The task -> Extract only the lines from the start of the entries below to the line with "Εγγραφές παιδιών", inclusive; omit every picture.

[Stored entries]
☆ ☆ ☆ ☆ ☆
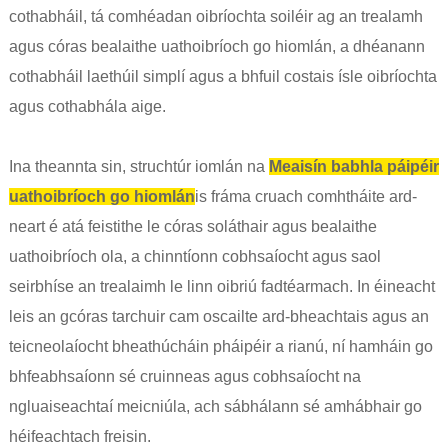
cothabháil, tá comhéadan oibríochta soiléir ag an trealamh
agus córas bealaithe uathoibríoch go hiomlán, a dhéanann
cothabháil laethúil simplí agus a bhfuil costais ísle oibríochta
agus cothabhála aige.
Ina theannta sin, struchtúr iomlán na
Meaisín babhla páipéir
uathoibríoch go hiomlán
is fráma cruach comhtháite ard-
neart é atá feistithe le córas soláthair agus bealaithe
uathoibríoch ola, a chinntíonn cobhsaíocht agus saol
seirbhíse an trealaimh le linn oibriú fadtéarmach. In éineacht
leis an gcóras tarchuir cam oscailte ard-bheachtais agus an
teicneolaíocht bheathúcháin pháipéir a rianú, ní hamháin go
bhfeabhsaíonn sé cruinneas agus cobhsaíocht na
ngluaiseachtaí meicniúla, ach sábhálann sé amhábhair go
héifeachtach freisin.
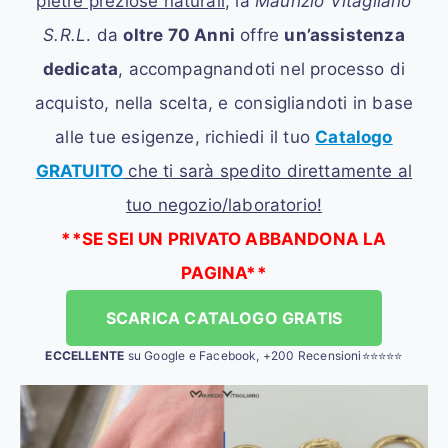
pietre preziose naturali
, la
Maurizio Vitagliano
S.R.L
. da
oltre 70 Anni
offre
un’assistenza
dedicata
, accompagnandoti nel processo di
acquisto, nella scelta, e consigliandoti in base
alle tue esigenze, richiedi il tuo
Catalogo
GRATUITO
che ti sarà spedito direttamente al
tuo negozio/laboratorio!
**SE SEI UN PRIVATO ABBANDONA LA
PAGINA**
SCARICA CATALOGO GRATIS
ECCELLENTE
su Google e Facebook, +200 Recensioni⭐⭐⭐⭐⭐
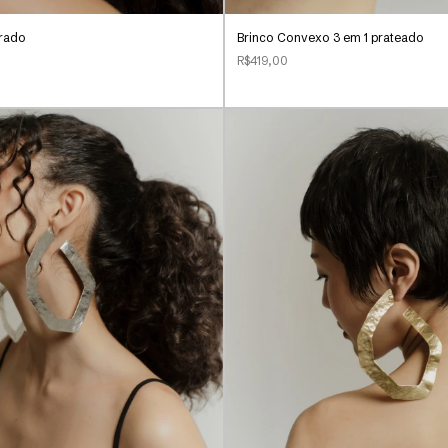
urado
Brinco Convexo 3 em 1 prateado
R$419,00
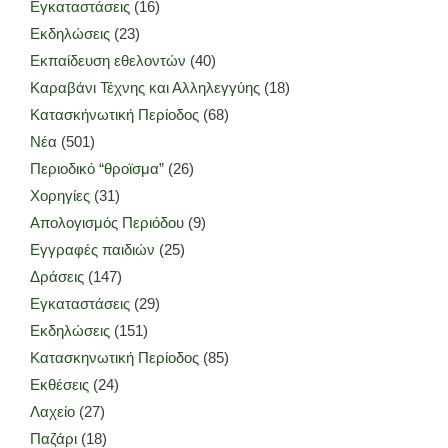
Εγκαταστάσεις
(16)
Εκδηλώσεις
(23)
Εκπαίδευση εθελοντών
(40)
Καραβάνι Τέχνης και Αλληλεγγύης
(18)
Κατασκήνωτική Περίοδος
(68)
Νέα
(501)
Περιοδικό “θροϊσμα”
(26)
Χορηγίες
(31)
Απολογισμός Περιόδου
(9)
Εγγραφές παιδιών
(25)
Δράσεις
(147)
Εγκαταστάσεις
(29)
Εκδηλώσεις
(151)
Κατασκηνωτική Περίοδος
(85)
Εκθέσεις
(24)
Λαχείο
(27)
Παζάρι
(18)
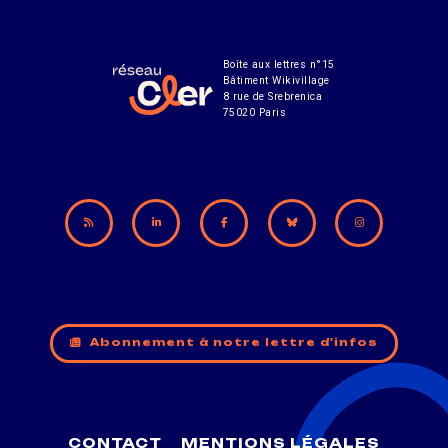
Boîte aux lettres n°15
Bâtiment Wikivillage
8 rue de Srebrenica
75020 Paris
Abonnement à notre lettre d'infos
CONTACT
MENTIONS LÉGALES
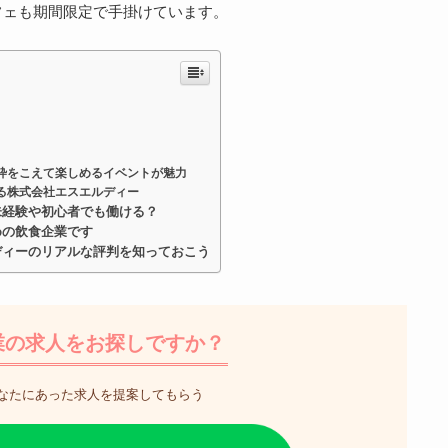
フェも期間限定で手掛けています。
枠をこえて楽しめるイベントが魅力
る株式会社エスエルディー
未経験や初心者でも働ける？
めの飲食企業です
ディーのリアルな評判を知っておこう
業の求人をお探しですか？
なたにあった求人を提案してもらう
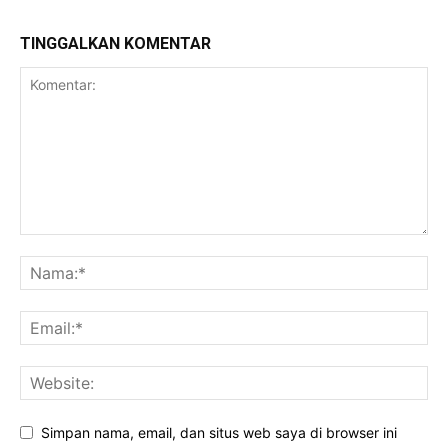
TINGGALKAN KOMENTAR
Simpan nama, email, dan situs web saya di browser ini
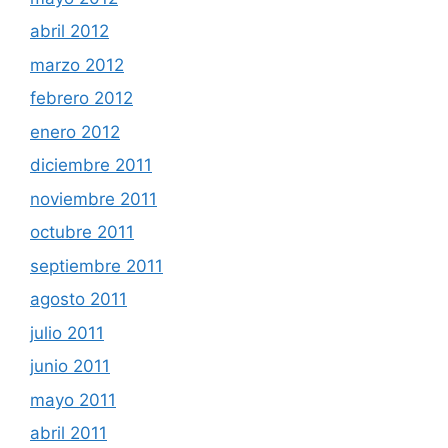
abril 2012
marzo 2012
febrero 2012
enero 2012
diciembre 2011
noviembre 2011
octubre 2011
septiembre 2011
agosto 2011
julio 2011
junio 2011
mayo 2011
abril 2011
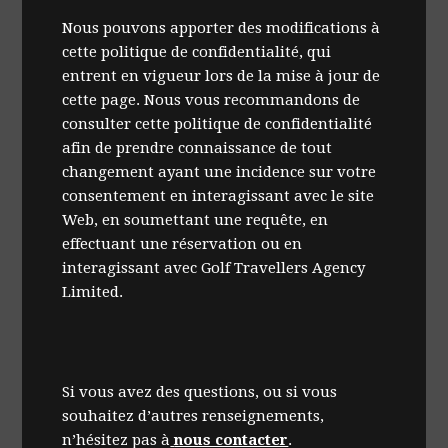
Nous pouvons apporter des modifications à
cette politique de confidentialité, qui
entrent en vigueur lors de la mise à jour de
cette page. Nous vous recommandons de
consulter cette politique de confidentialité
afin de prendre connaissance de tout
changement ayant une incidence sur votre
consentement en interagissant avec le site
Web, en soumettant une requête, en
effectuant une réservation ou en
interagissant avec Golf Travellers Agency
Limited.
Si vous avez des questions, ou si vous
souhaitez d’autres renseignements,
n’hésitez pas à
nous contacter
.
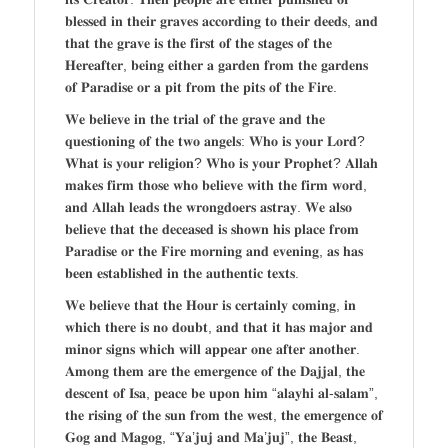
𝐛𝐥𝐞𝐬𝐬𝐞𝐝 𝐢𝐧 𝐭𝐡𝐞𝐢𝐫 𝐠𝐫𝐚𝐯𝐞𝐬 𝐚𝐜𝐜𝐨𝐫𝐝𝐢𝐧𝐠 𝐭𝐨 𝐭𝐡𝐞𝐢𝐫 𝐝𝐞𝐞𝐝𝐬, 𝐚𝐧𝐝
𝐭𝐡𝐚𝐭 𝐭𝐡𝐞 𝐠𝐫𝐚𝐯𝐞 𝐢𝐬 𝐭𝐡𝐞 𝐟𝐢𝐫𝐬𝐭 𝐨𝐟 𝐭𝐡𝐞 𝐬𝐭𝐚𝐠𝐞𝐬 𝐨𝐟 𝐭𝐡𝐞
𝐇𝐞𝐫𝐞𝐚𝐟𝐭𝐞𝐫, 𝐛𝐞𝐢𝐧𝐠 𝐞𝐢𝐭𝐡𝐞𝐫 𝐚 𝐠𝐚𝐫𝐝𝐞𝐧 𝐟𝐫𝐨𝐦 𝐭𝐡𝐞 𝐠𝐚𝐫𝐝𝐞𝐧𝐬
𝐨𝐟 𝐏𝐚𝐫𝐚𝐝𝐢𝐬𝐞 𝐨𝐫 𝐚 𝐩𝐢𝐭 𝐟𝐫𝐨𝐦 𝐭𝐡𝐞 𝐩𝐢𝐭𝐬 𝐨𝐟 𝐭𝐡𝐞 𝐅𝐢𝐫𝐞.
𝐖𝐞 𝐛𝐞𝐥𝐢𝐞𝐯𝐞 𝐢𝐧 𝐭𝐡𝐞 𝐭𝐫𝐢𝐚𝐥 𝐨𝐟 𝐭𝐡𝐞 𝐠𝐫𝐚𝐯𝐞 𝐚𝐧𝐝 𝐭𝐡𝐞
𝐪𝐮𝐞𝐬𝐭𝐢𝐨𝐧𝐢𝐧𝐠 𝐨𝐟 𝐭𝐡𝐞 𝐭𝐰𝐨 𝐚𝐧𝐠𝐞𝐥𝐬: 𝐖𝐡𝐨 𝐢𝐬 𝐲𝐨𝐮𝐫 𝐋𝐨𝐫𝐝?
𝐖𝐡𝐚𝐭 𝐢𝐬 𝐲𝐨𝐮𝐫 𝐫𝐞𝐥𝐢𝐠𝐢𝐨𝐧? 𝐖𝐡𝐨 𝐢𝐬 𝐲𝐨𝐮𝐫 𝐏𝐫𝐨𝐩𝐡𝐞𝐭? 𝐀𝐥𝐥𝐚𝐡
𝐦𝐚𝐤𝐞𝐬 𝐟𝐢𝐫𝐦 𝐭𝐡𝐨𝐬𝐞 𝐰𝐡𝐨 𝐛𝐞𝐥𝐢𝐞𝐯𝐞 𝐰𝐢𝐭𝐡 𝐭𝐡𝐞 𝐟𝐢𝐫𝐦 𝐰𝐨𝐫𝐝,
𝐚𝐧𝐝 𝐀𝐥𝐥𝐚𝐡 𝐥𝐞𝐚𝐝𝐬 𝐭𝐡𝐞 𝐰𝐫𝐨𝐧𝐠𝐝𝐨𝐞𝐫𝐬 𝐚𝐬𝐭𝐫𝐚𝐲. 𝐖𝐞 𝐚𝐥𝐬𝐨
𝐛𝐞𝐥𝐢𝐞𝐯𝐞 𝐭𝐡𝐚𝐭 𝐭𝐡𝐞 𝐝𝐞𝐜𝐞𝐚𝐬𝐞𝐝 𝐢𝐬 𝐬𝐡𝐨𝐰𝐧 𝐡𝐢𝐬 𝐩𝐥𝐚𝐜𝐞 𝐟𝐫𝐨𝐦
𝐏𝐚𝐫𝐚𝐝𝐢𝐬𝐞 𝐨𝐫 𝐭𝐡𝐞 𝐅𝐢𝐫𝐞 𝐦𝐨𝐫𝐧𝐢𝐧𝐠 𝐚𝐧𝐝 𝐞𝐯𝐞𝐧𝐢𝐧𝐠, 𝐚𝐬 𝐡𝐚𝐬
𝐛𝐞𝐞𝐧 𝐞𝐬𝐭𝐚𝐛𝐥𝐢𝐬𝐡𝐞𝐝 𝐢𝐧 𝐭𝐡𝐞 𝐚𝐮𝐭𝐡𝐞𝐧𝐭𝐢𝐜 𝐭𝐞𝐱𝐭𝐬.
𝐖𝐞 𝐛𝐞𝐥𝐢𝐞𝐯𝐞 𝐭𝐡𝐚𝐭 𝐭𝐡𝐞 𝐇𝐨𝐮𝐫 𝐢𝐬 𝐜𝐞𝐫𝐭𝐚𝐢𝐧𝐥𝐲 𝐜𝐨𝐦𝐢𝐧𝐠, 𝐢𝐧
𝐰𝐡𝐢𝐜𝐡 𝐭𝐡𝐞𝐫𝐞 𝐢𝐬 𝐧𝐨 𝐝𝐨𝐮𝐛𝐭, 𝐚𝐧𝐝 𝐭𝐡𝐚𝐭 𝐢𝐭 𝐡𝐚𝐬 𝐦𝐚𝐣𝐨𝐫 𝐚𝐧𝐝
𝐦𝐢𝐧𝐨𝐫 𝐬𝐢𝐠𝐧𝐬 𝐰𝐡𝐢𝐜𝐡 𝐰𝐢𝐥𝐥 𝐚𝐩𝐩𝐞𝐚𝐫 𝐨𝐧𝐞 𝐚𝐟𝐭𝐞𝐫 𝐚𝐧𝐨𝐭𝐡𝐞𝐫.
𝐀𝐦𝐨𝐧𝐠 𝐭𝐡𝐞𝐦 𝐚𝐫𝐞 𝐭𝐡𝐞 𝐞𝐦𝐞𝐫𝐠𝐞𝐧𝐜𝐞 𝐨𝐟 𝐭𝐡𝐞 𝐃𝐚𝐣𝐣𝐚𝐥, 𝐭𝐡𝐞
𝐝𝐞𝐬𝐜𝐞𝐧𝐭 𝐨𝐟 𝐈𝐬𝐚, 𝐩𝐞𝐚𝐜𝐞 𝐛𝐞 𝐮𝐩𝐨𝐧 𝐡𝐢𝐦 “𝐚𝐥𝐚𝐲𝐡𝐢 𝐚𝐥-𝐬𝐚𝐥𝐚𝐦”,
𝐭𝐡𝐞 𝐫𝐢𝐬𝐢𝐧𝐠 𝐨𝐟 𝐭𝐡𝐞 𝐬𝐮𝐧 𝐟𝐫𝐨𝐦 𝐭𝐡𝐞 𝐰𝐞𝐬𝐭, 𝐭𝐡𝐞 𝐞𝐦𝐞𝐫𝐠𝐞𝐧𝐜𝐞 𝐨𝐟
𝐆𝐨𝐠 𝐚𝐧𝐝 𝐌𝐚𝐠𝐨𝐠, “𝐘𝐚’𝐣𝐮𝐣 𝐚𝐧𝐝 𝐌𝐚’𝐣𝐮𝐣”, 𝐭𝐡𝐞 𝐁𝐞𝐚𝐬𝐭,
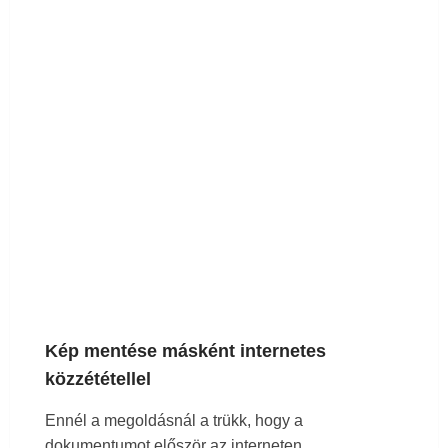
A Google helyszínkód, egy biztos pont az életedben
Iroda a zsebben, avagy mobiltelefon mint második
képernyő
Lista szűrése listával a Google Táblázatokban
A Google szolgáltatások, alkalmazások és termékek
legteljesebb listája
Kép mentése másként internetes
Géméjlmix: hatékonyság növelő ajzószerek a Gmail
közzététellel
Ennél a megoldásnál a trükk, hogy a
levelesládában
dokumentumot először az interneten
☆ ☆ ☆ ☆ ☆
Answer to the problem ->
cothabháil, tá comhéadan oibríochta soiléir ag an trealamh
agus córas bealaithe uathoibríoch go hiomlán, a dhéanann
cothabháil laethúil simplí agus a bhfuil costais ísle oibríochta
agus cothabhála aige.
Ina theannta sin, struchtúr iomlán na
Meaisín babhla páipéir
uathoibríoch go hiomlán
is fráma cruach comhtháite ard-
neart é atá feistithe le córas soláthair agus bealaithe
uathoibríoch ola, a chinntíonn cobhsaíocht agus saol
seirbhíse an trealaimh le linn oibriú fadtéarmach. In éineacht
leis an gcóras tarchuir cam oscailte ard-bheachtais agus an
teicneolaíocht bheathúcháin pháipéir a rianú, ní hamháin go
bhfeabhsaíonn sé cruinneas agus cobhsaíocht na
ngluaiseachtaí meicniúla, ach sábhálann sé amhábhair go
héifeachtach freisin.
pietre preziose naturali
, la
Maurizio Vitagliano
S.R.L
. da
oltre 70 Anni
offre
un’assistenza
dedicata
, accompagnandoti nel processo di
acquisto, nella scelta, e consigliandoti in base
alle tue esigenze, richiedi il tuo
Catalogo
GRATUITO
che ti sarà spedito direttamente al
tuo negozio/laboratorio!
**SE SEI UN PRIVATO ABBANDONA LA
PAGINA**
SCARICA CATALOGO GRATIS
ECCELLENTE
su Google e Facebook, +200 Recensioni⭐⭐⭐⭐⭐
urado
Brinco Convexo 3 em 1 prateado
R$419,00
Εγκαταστάσεις
(16)
Εκδηλώσεις
(23)
Εκπαίδευση εθελοντών
(40)
Καραβάνι Τέχνης και Αλληλεγγύης
(18)
Κατασκήνωτική Περίοδος
(68)
Νέα
(501)
Περιοδικό “θροϊσμα”
(26)
Χορηγίες
(31)
Απολογισμός Περιόδου
(9)
Εγγραφές παιδιών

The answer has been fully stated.